### Texte à lire
J’ai fait 6 tours de France depuis. C’est devenu notre second village. On connait tout le monde et tout le monde nous apprécie. On leur a montré que nous n’étions pas que des jeunes insouciants qui se la coulent douce. Non, on leur a montré que nous avions tant à partager et à apprendre à leurs côtés.
Christian Prudhomme a été l’un des premiers à nous soutenir
Le Directeur du Tour vous soutient?
« Oui, Christian Prudhomme a été l’un des premiers à nous soutenir. Mais ça n’a pas été facile, bien au contraire. Il a voulu savoir si on le voulait vraiment avant de dire oui. J’avais neuf ans quand je lui en ai parlé la première fois. Je n’arrêtais pas de demander à Laurent pourquoi le Tour ne venait pas à la Cité de Bagatelle. Il m’a dit d’aller demander au directeur. Christian nous a dit « Prouve moi que la Cité veut du tour alors ». J’ai convaincu la cité je suis retournée vers lui l’année suivante. Il m’a alors dit: « Ok, maintenant, prouve moi que les élus vous soutiennent. » Et chaque année, il a fallu le convaincre non seulement par notre envie mais aussi par notre travail sur le tour. Un soir, on nous a dit : »La 12ème étape du Tour de France partira de la Cité de Bagatelle« . On avait gagné notre pari… C’était incroyable. Nous les gamins des cités, on avait convaincu ASO. »
Le départ de cette 12ème étape au pied des Tours, racontez nous?
« C’était magique, tout le quartier était en fête. Tout le monde était ravi. On ne connaissait que le foot et là, des champions cyclistes étaient là avec plus de 80 chaines de télévision de 130 pays et ces dernières ne venaient pas pour filmer la zone, non ils venaient filmer ce que la Cité de Bagatelle était vraiment.
La veille au soir, on avait invité Christian Prudhomme et les gens du Tour à venir manger un couscous dans les rues du quartier. On savait que les petits fours étaient prêts à la Mairie de Toulouse. Mais Christian est venu chez nous et on a tous mangé ensemble. Il fallait voir toutes ces voitures du Tour garées dans nos rues et aucune d’entre elles n’a été volée ni abîmée. Et les élus sont venus par la suite bien sûr. »
Emmanuel Macron; « Banco, je vous soutiens »
Le président Emmanuel Macron vous a accordé une interview
« Un jour, on avait fait une interview de François Hollande. On lui avait demandé quels maillots mettrait-il à ces ministres, du genre qui est le maillot jaune, vert, à pois ou blanc. Pour le blanc, il nous avait répondu Emmanuel Macron. Puis on a reposé cette question à Mr Macron l’année suivante. Il est resté un peu déstabilisé, il a ri et il nous a découvert. Il nous a alors dit « Banco, je vous soutiens.« »
La Fondation FDJ est derrière vous aussi?

Enregistrements stockés

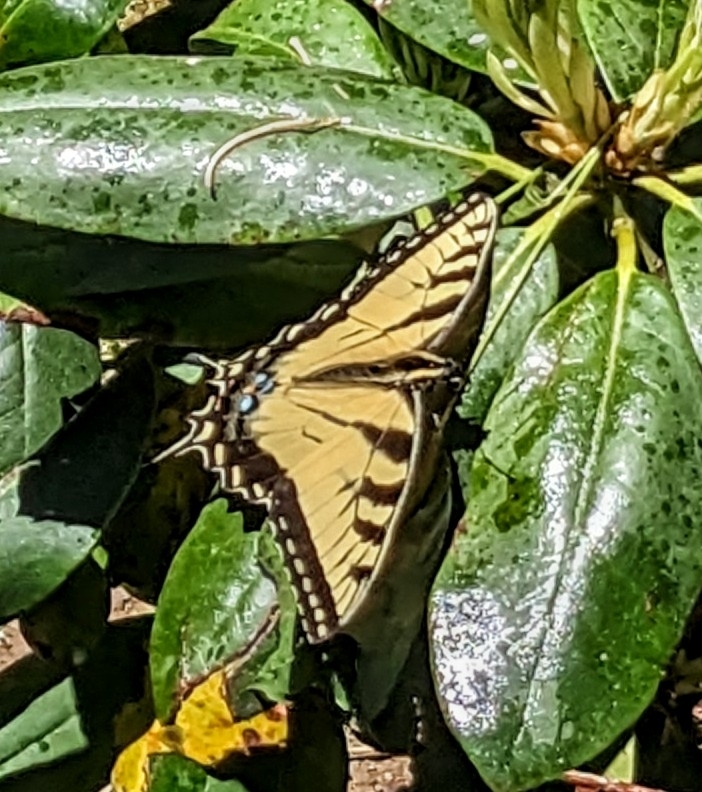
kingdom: Animalia
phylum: Arthropoda
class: Insecta
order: Lepidoptera
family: Papilionidae
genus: Papilio
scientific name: Papilio glaucus
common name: Tiger swallowtail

### À faire
a) D'après le texte à lire, quel âge avait la personne interrogée quand elle a parlé au directeur du Tour pour la première fois ?
b) Quels maillots sont énumérés dans le texte à lire ? Donnez-les tous.
c) Donnez la suite du texte à lire sur la Cité de Bagatelle et le Tour de France, à partir de l'endroit où il s'arrête.

### Liste des réponses
a) Neuf ans.

b) Le maillot jaune, le maillot vert, le maillot à pois et le maillot blanc.

c)
« Oui, c’est grâce à eux que tout a commencé. Au début, on devait parler de foot, la vision du foot chez les jeunes. Mais bon, il y en a plein qui font ca. Laurent a alors eu l’idée que l’on s’intéresse au cyclisme. Et c’est comme ça que nous sommes arrivés sur le Tour de France, grâce à la fondation FDJ. On leur doit beaucoup et je ne les remercierai jamais assez »
Désormais, vous vous associez à des jeunes Finistériens, de la ville de Gouesnou. Pourquoi cette ville?
« C’est un ami que nous avons en commun, entre les Médias Pitchounes et la Ville de Gouesnou. Il travaille pour la télévision Irlandaise sur le Tour et il nous a découvert au détour du tour. Il en a parlé au Maire de la ville et Stéphane Roudaut a dit, lui aussi, « Ca me plait, je vous suis ».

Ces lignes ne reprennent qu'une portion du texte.